You're bound to die; and
ef they didn't hang yer I'd shoot yer myself."
'"Well then," says he, "gi' me hold of the rope, and I'll
show you how little I keer for death." He snatches the cord
out o' my hands, pulls hisself out o' reach o' the crowd, and
sat cross-legged on the bough. Half a dozen shooters was
raised to fetch him down, but he tied a noose in the rope,
put it round his neck, slipped it puty tight, and stood up on
the bough and made 'em a speech. What he mostly said was as
he hated 'em all. He cussed the man he shot, then he cussed
the world, then he cussed hisself, and with a terr'ble oath
he jumped off the bough, and swung back'ards and for'ards
with his neck broke.'
'An Englishman,' I reflected aloud.
He nodded. 'You're a Britisher, I reckon, ain't yer?'
'Yes; why?'
'Wal, you've a puty strong accent.'
'Think so?'
'Wal, I could jest tie a knot in it.'
This is a vulgar and repulsive story. But it is not fiction;
and any picture of Californian life in 1850, without some
such faithful touch of its local colour, would be inadequate
and misleading.
CHAPTER XXXII
A STEAMER took us down to Acapulco. It is probably a
thriving port now. When we were there, a few native huts and
two or three stone buildings at the edge of the jungle
constituted the 'town.' We bought some horses, and hired two
men - a Mexican and a Yankee - for our ride to the city of
Mexico. There was at that time nothing but a mule-track, and
no public conveyance of any kind. Nothing could exceed the
beauty of the scenery. Within 160 miles, as the crow flies,
one rises up to the city of Mexico some 12,000 feet, with
Popocatepetl overhanging it 17,500 feet high. In this short
space one passes from intense tropical heat and vegetation to
pines and laurels and the proximity of perpetual snows. The
path in places winds along the brink of precipitous
declivities, from the top of which one sees the climatic
gradations blending one into another. So narrow are some of
the mountain paths that a mule laden with ore has often one
panier overhanging the valley a thousand feet below it.
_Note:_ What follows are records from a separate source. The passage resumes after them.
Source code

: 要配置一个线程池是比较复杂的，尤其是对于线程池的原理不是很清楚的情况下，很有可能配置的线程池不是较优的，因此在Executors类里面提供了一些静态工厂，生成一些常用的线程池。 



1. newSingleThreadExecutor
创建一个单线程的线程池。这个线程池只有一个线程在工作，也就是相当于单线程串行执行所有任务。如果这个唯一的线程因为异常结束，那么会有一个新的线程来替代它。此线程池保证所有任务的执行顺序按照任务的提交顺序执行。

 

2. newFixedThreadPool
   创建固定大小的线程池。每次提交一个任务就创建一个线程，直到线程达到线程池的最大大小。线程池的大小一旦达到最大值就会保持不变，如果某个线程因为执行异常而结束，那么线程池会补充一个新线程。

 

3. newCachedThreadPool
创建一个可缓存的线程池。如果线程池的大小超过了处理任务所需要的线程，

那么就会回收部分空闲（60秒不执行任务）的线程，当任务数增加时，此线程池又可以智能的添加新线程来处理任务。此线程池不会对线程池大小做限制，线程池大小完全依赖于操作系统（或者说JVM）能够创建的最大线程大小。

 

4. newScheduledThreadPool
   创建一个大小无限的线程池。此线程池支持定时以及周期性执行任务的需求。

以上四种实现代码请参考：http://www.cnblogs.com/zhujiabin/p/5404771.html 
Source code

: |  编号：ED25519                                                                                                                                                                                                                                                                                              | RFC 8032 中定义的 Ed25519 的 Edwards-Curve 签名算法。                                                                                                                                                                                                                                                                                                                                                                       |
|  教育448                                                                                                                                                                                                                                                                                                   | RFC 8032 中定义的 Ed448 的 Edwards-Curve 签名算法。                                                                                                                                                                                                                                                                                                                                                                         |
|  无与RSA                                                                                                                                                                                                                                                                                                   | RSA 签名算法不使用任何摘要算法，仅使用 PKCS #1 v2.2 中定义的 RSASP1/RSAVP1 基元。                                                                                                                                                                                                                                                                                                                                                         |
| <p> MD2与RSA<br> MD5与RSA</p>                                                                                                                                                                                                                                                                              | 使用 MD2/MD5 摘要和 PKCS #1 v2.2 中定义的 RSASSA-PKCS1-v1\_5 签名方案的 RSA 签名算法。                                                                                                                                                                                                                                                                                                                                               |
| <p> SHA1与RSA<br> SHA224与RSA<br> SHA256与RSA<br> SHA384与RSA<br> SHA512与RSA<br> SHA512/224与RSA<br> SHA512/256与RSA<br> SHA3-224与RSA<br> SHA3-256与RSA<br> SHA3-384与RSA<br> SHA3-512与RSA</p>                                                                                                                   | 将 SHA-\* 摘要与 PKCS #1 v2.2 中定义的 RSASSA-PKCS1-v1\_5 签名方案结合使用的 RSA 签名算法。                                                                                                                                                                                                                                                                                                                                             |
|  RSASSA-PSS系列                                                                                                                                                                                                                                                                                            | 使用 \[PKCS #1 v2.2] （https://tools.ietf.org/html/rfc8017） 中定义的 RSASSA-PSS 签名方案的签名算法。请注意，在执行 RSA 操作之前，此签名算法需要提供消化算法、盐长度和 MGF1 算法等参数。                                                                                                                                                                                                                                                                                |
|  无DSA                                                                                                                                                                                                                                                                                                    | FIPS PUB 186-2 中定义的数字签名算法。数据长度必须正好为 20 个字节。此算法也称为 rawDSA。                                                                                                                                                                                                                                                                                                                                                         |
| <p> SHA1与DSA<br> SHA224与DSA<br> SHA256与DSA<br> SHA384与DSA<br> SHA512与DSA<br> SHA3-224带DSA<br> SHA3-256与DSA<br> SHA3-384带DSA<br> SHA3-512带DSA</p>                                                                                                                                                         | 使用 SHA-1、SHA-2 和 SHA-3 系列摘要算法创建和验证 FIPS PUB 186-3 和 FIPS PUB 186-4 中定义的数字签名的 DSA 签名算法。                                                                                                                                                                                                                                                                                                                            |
Constantly in the long trains of animals descending to the
coast, a slip of the foot or a charge from behind, for they
all come down the steep track with a jolting shuffle, sends
mule and its load over the ledge. We found it very difficult
in places to get out of the way in time to let the trains
pass. Flocks of parrots and great macaws screeching and
flying about added to the novelty of the scene.